* Required work: When a line below contains the word "Studios", copy that line.

+ + + + +

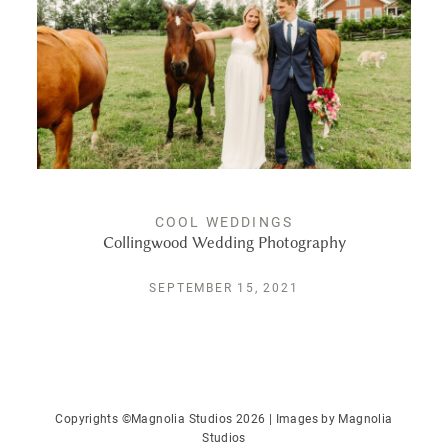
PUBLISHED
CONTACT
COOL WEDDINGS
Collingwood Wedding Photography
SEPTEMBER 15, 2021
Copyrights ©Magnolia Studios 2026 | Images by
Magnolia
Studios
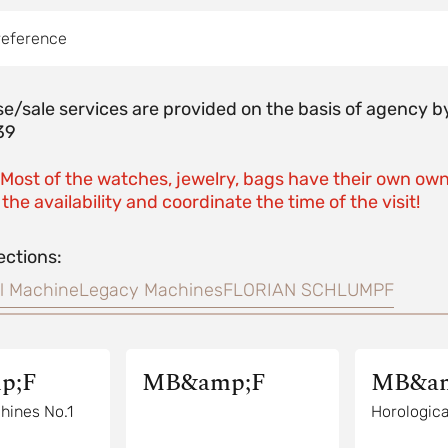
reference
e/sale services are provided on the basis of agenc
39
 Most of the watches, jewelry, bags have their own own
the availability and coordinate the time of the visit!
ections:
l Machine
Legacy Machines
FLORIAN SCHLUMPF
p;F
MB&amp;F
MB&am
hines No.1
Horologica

+ + + + +

* Solution to the problem:
Copyrights ©Magnolia Studios 2026 | Images by
Studios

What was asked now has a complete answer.